THE TASK: Quote every record below verbatim, leaving the pictures out of your answer.

TASK INPUTS:
+ + + + + + +

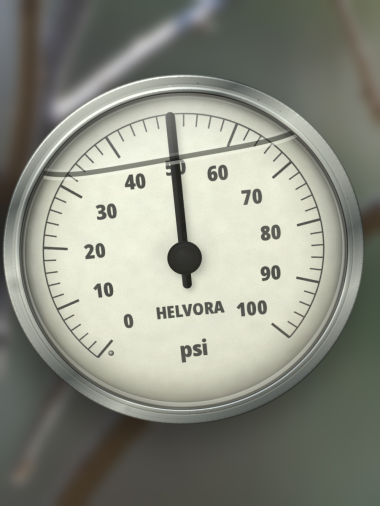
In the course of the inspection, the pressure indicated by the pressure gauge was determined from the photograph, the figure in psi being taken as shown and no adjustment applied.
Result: 50 psi
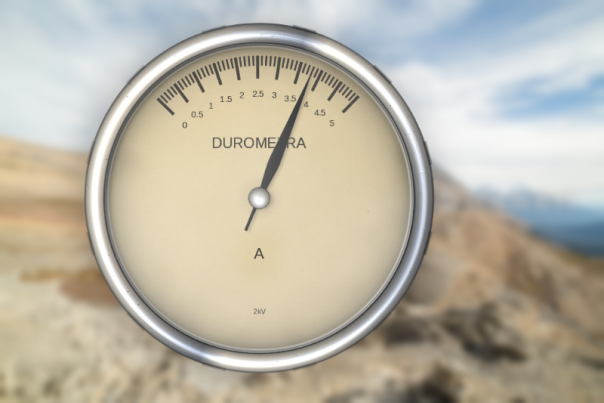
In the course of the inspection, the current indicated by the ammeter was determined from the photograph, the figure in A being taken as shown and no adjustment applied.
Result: 3.8 A
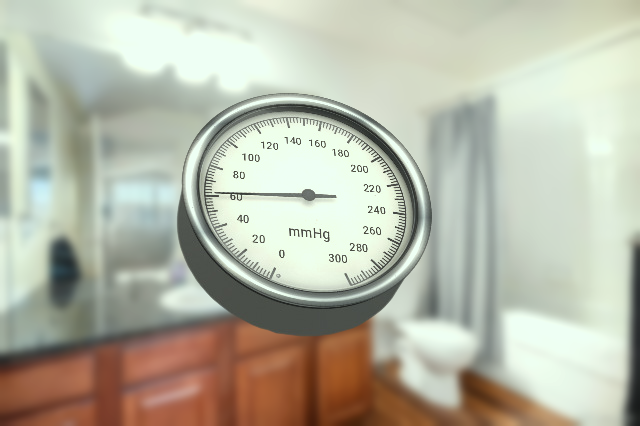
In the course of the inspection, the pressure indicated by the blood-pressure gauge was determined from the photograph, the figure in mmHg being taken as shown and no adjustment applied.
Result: 60 mmHg
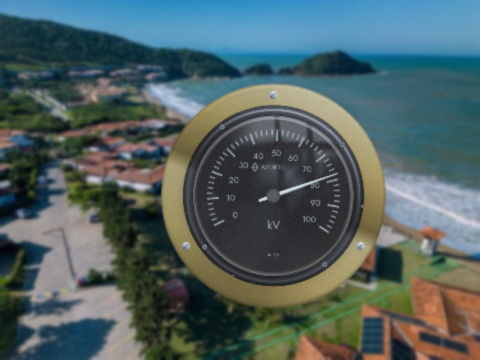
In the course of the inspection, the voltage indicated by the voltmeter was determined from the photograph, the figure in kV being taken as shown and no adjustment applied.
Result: 78 kV
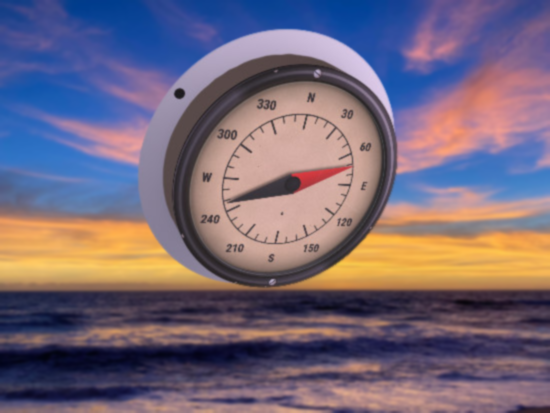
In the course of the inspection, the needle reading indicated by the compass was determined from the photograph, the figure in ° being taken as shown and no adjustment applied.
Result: 70 °
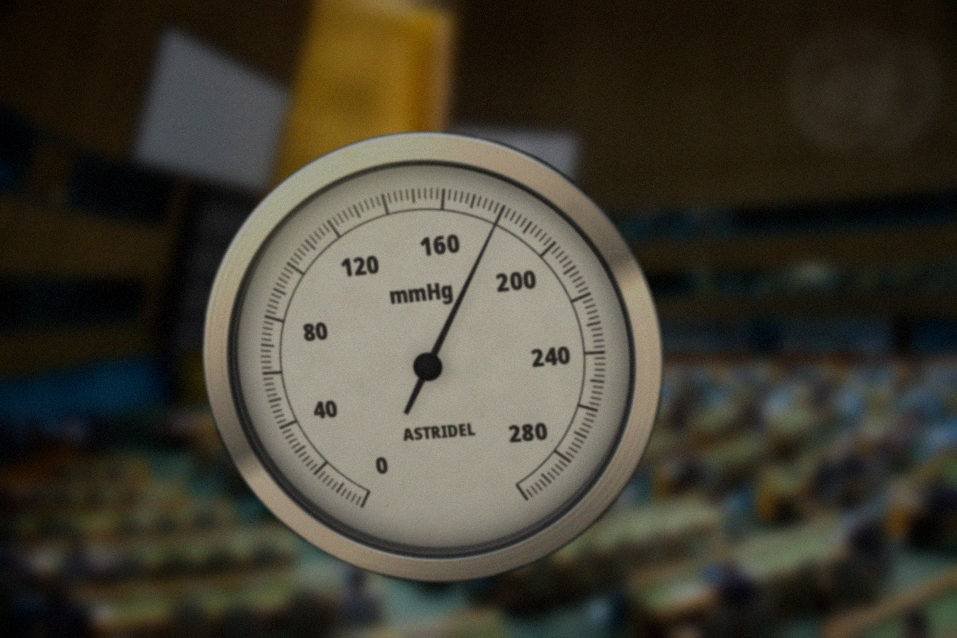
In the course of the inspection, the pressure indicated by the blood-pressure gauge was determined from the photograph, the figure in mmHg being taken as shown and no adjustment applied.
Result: 180 mmHg
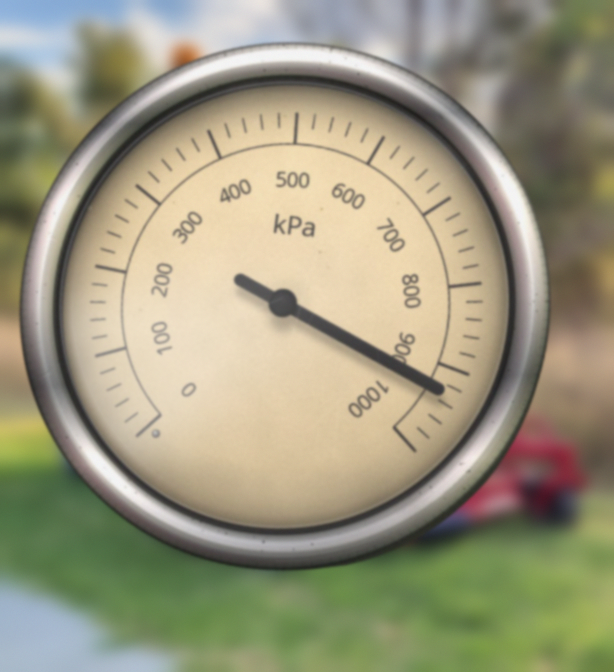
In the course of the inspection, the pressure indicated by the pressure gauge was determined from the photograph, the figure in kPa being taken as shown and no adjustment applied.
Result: 930 kPa
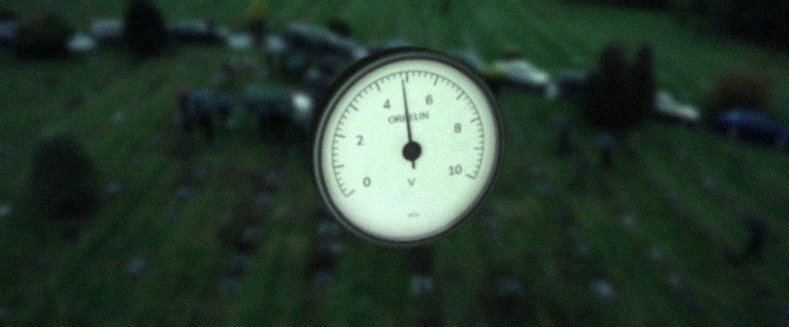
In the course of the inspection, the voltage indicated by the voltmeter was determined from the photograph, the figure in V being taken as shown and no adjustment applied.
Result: 4.8 V
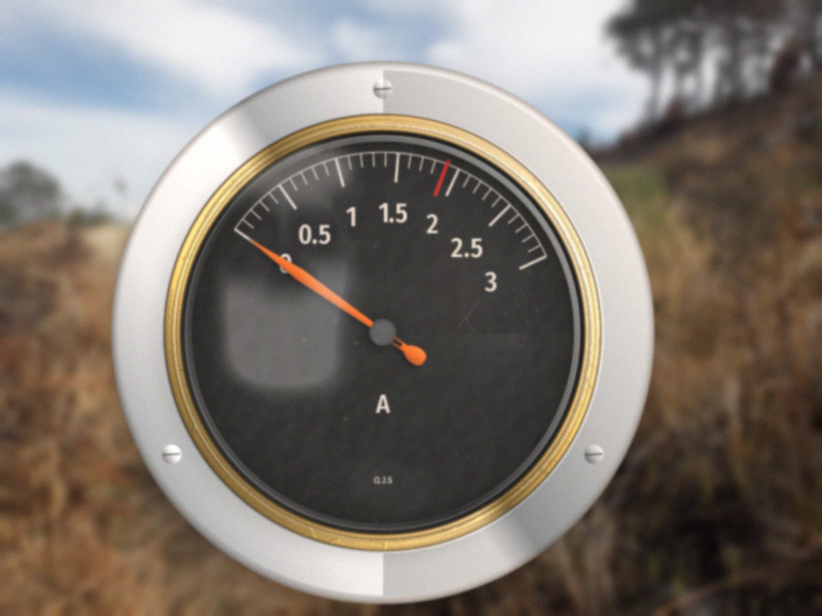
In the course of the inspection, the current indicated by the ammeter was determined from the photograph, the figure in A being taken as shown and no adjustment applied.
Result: 0 A
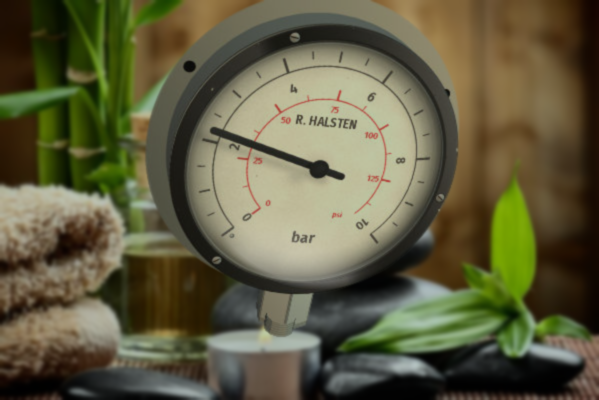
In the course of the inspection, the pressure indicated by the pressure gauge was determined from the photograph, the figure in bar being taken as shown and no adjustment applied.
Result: 2.25 bar
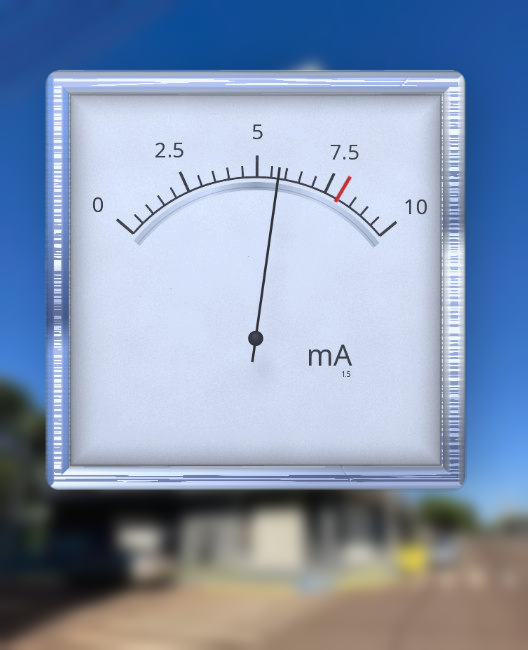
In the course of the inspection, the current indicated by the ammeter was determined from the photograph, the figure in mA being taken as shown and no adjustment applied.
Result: 5.75 mA
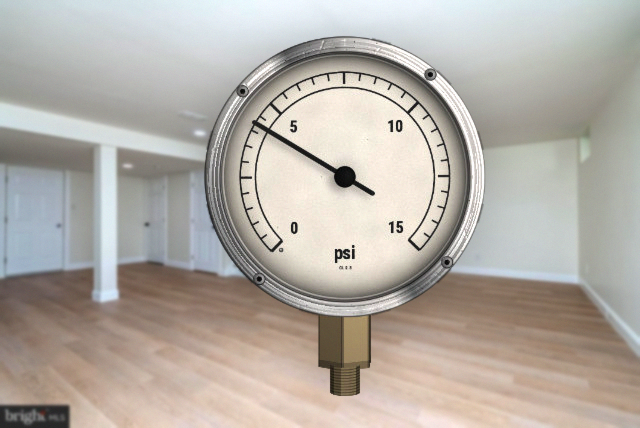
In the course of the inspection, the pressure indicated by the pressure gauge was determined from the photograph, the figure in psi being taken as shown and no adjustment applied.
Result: 4.25 psi
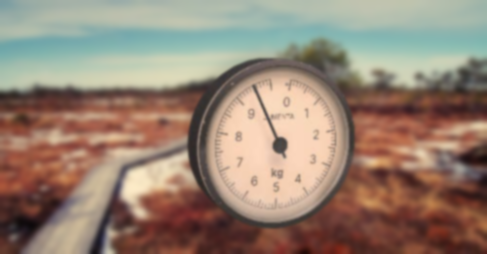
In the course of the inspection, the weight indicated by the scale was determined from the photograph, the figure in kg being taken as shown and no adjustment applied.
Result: 9.5 kg
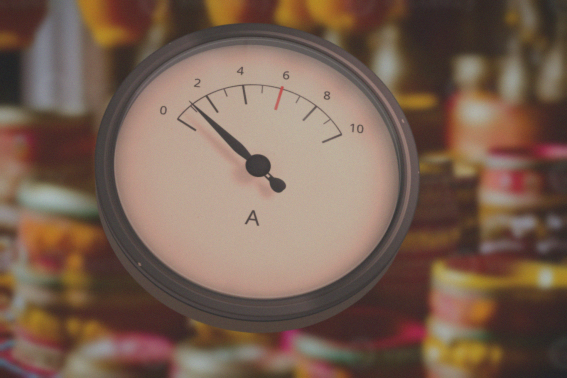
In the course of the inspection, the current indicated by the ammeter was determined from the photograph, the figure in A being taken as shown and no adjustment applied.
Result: 1 A
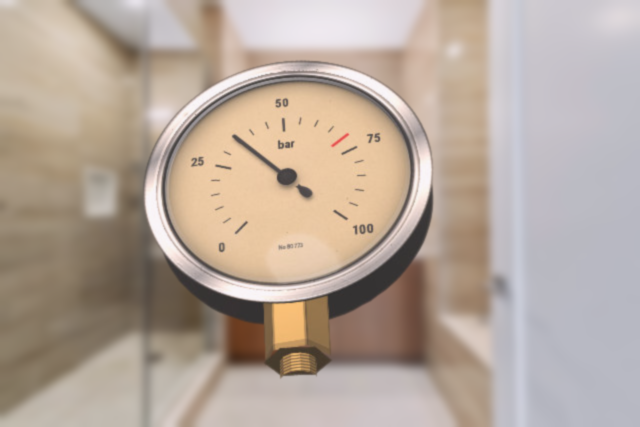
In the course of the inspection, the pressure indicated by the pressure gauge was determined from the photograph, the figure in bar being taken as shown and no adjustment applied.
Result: 35 bar
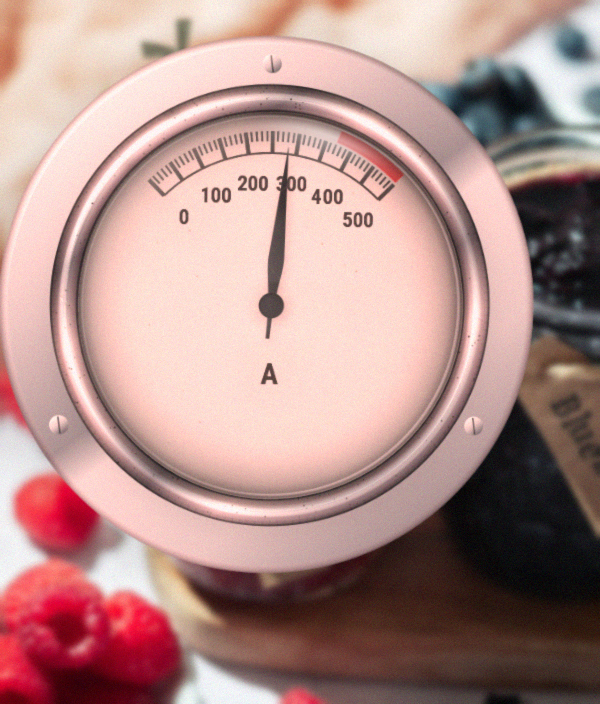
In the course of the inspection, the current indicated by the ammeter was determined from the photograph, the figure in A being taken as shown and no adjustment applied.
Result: 280 A
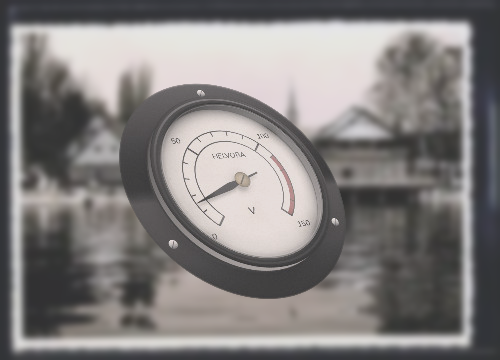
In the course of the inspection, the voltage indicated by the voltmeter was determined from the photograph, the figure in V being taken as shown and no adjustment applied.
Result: 15 V
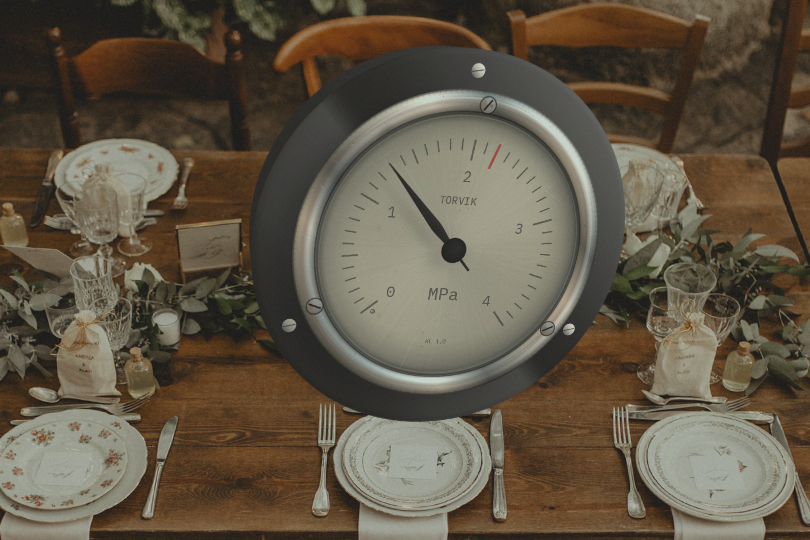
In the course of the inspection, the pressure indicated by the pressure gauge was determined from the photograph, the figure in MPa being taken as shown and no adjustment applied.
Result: 1.3 MPa
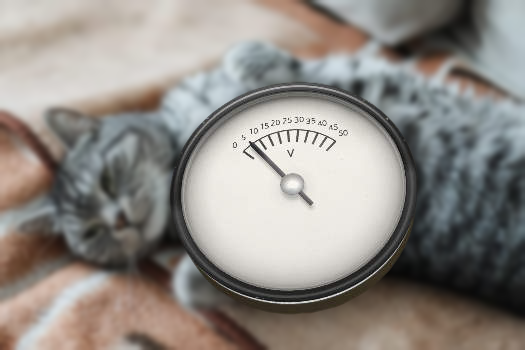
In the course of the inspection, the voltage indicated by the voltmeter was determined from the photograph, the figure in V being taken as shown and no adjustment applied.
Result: 5 V
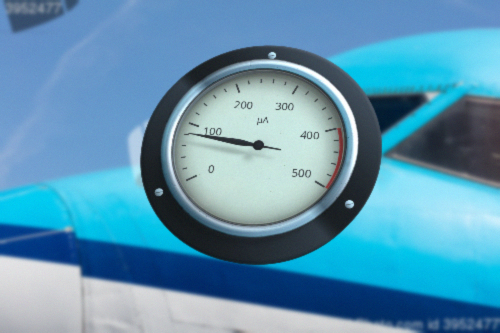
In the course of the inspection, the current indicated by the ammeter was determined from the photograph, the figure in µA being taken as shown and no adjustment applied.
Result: 80 µA
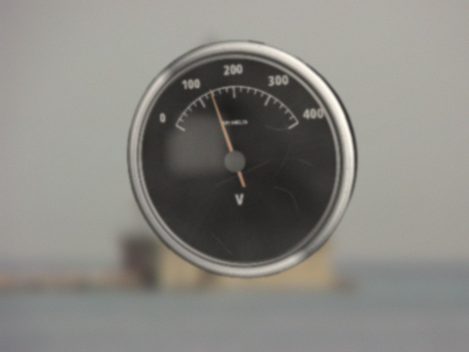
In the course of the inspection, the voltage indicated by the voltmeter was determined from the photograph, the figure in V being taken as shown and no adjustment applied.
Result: 140 V
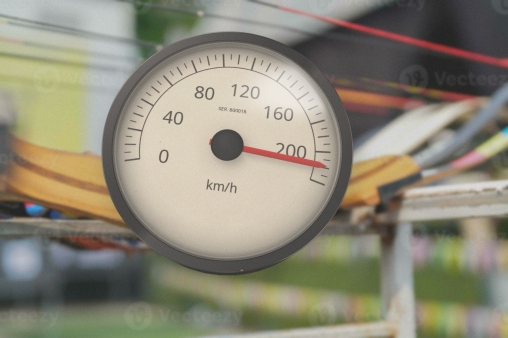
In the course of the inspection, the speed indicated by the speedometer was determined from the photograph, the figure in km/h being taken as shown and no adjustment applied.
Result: 210 km/h
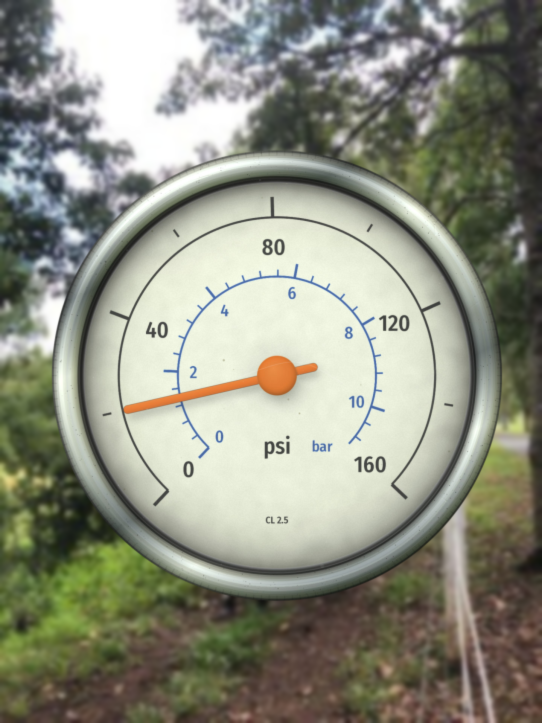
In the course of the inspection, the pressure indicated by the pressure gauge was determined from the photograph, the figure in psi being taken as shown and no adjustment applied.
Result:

+ + + + + + +

RESPONSE TO THE EXERCISE:
In the course of the inspection, the pressure indicated by the pressure gauge was determined from the photograph, the figure in psi being taken as shown and no adjustment applied.
Result: 50 psi
In the course of the inspection, the current indicated by the ammeter was determined from the photograph, the figure in A being taken as shown and no adjustment applied.
Result: 3.8 A
In the course of the inspection, the pressure indicated by the blood-pressure gauge was determined from the photograph, the figure in mmHg being taken as shown and no adjustment applied.
Result: 60 mmHg
In the course of the inspection, the voltage indicated by the voltmeter was determined from the photograph, the figure in kV being taken as shown and no adjustment applied.
Result: 78 kV
In the course of the inspection, the needle reading indicated by the compass was determined from the photograph, the figure in ° being taken as shown and no adjustment applied.
Result: 70 °
In the course of the inspection, the pressure indicated by the blood-pressure gauge was determined from the photograph, the figure in mmHg being taken as shown and no adjustment applied.
Result: 180 mmHg
In the course of the inspection, the pressure indicated by the pressure gauge was determined from the photograph, the figure in kPa being taken as shown and no adjustment applied.
Result: 930 kPa
In the course of the inspection, the voltage indicated by the voltmeter was determined from the photograph, the figure in V being taken as shown and no adjustment applied.
Result: 4.8 V
In the course of the inspection, the current indicated by the ammeter was determined from the photograph, the figure in A being taken as shown and no adjustment applied.
Result: 0 A
In the course of the inspection, the pressure indicated by the pressure gauge was determined from the photograph, the figure in bar being taken as shown and no adjustment applied.
Result: 2.25 bar
In the course of the inspection, the current indicated by the ammeter was determined from the photograph, the figure in mA being taken as shown and no adjustment applied.
Result: 5.75 mA
In the course of the inspection, the pressure indicated by the pressure gauge was determined from the photograph, the figure in psi being taken as shown and no adjustment applied.
Result: 4.25 psi
In the course of the inspection, the weight indicated by the scale was determined from the photograph, the figure in kg being taken as shown and no adjustment applied.
Result: 9.5 kg
In the course of the inspection, the current indicated by the ammeter was determined from the photograph, the figure in A being taken as shown and no adjustment applied.
Result: 1 A
In the course of the inspection, the pressure indicated by the pressure gauge was determined from the photograph, the figure in bar being taken as shown and no adjustment applied.
Result: 35 bar
In the course of the inspection, the current indicated by the ammeter was determined from the photograph, the figure in A being taken as shown and no adjustment applied.
Result: 280 A
In the course of the inspection, the voltage indicated by the voltmeter was determined from the photograph, the figure in V being taken as shown and no adjustment applied.
Result: 15 V
In the course of the inspection, the pressure indicated by the pressure gauge was determined from the photograph, the figure in MPa being taken as shown and no adjustment applied.
Result: 1.3 MPa
In the course of the inspection, the voltage indicated by the voltmeter was determined from the photograph, the figure in V being taken as shown and no adjustment applied.
Result: 5 V
In the course of the inspection, the current indicated by the ammeter was determined from the photograph, the figure in µA being taken as shown and no adjustment applied.
Result: 80 µA
In the course of the inspection, the voltage indicated by the voltmeter was determined from the photograph, the figure in V being taken as shown and no adjustment applied.
Result: 140 V
In the course of the inspection, the speed indicated by the speedometer was determined from the photograph, the figure in km/h being taken as shown and no adjustment applied.
Result: 210 km/h
In the course of the inspection, the pressure indicated by the pressure gauge was determined from the photograph, the figure in psi being taken as shown and no adjustment applied.
Result:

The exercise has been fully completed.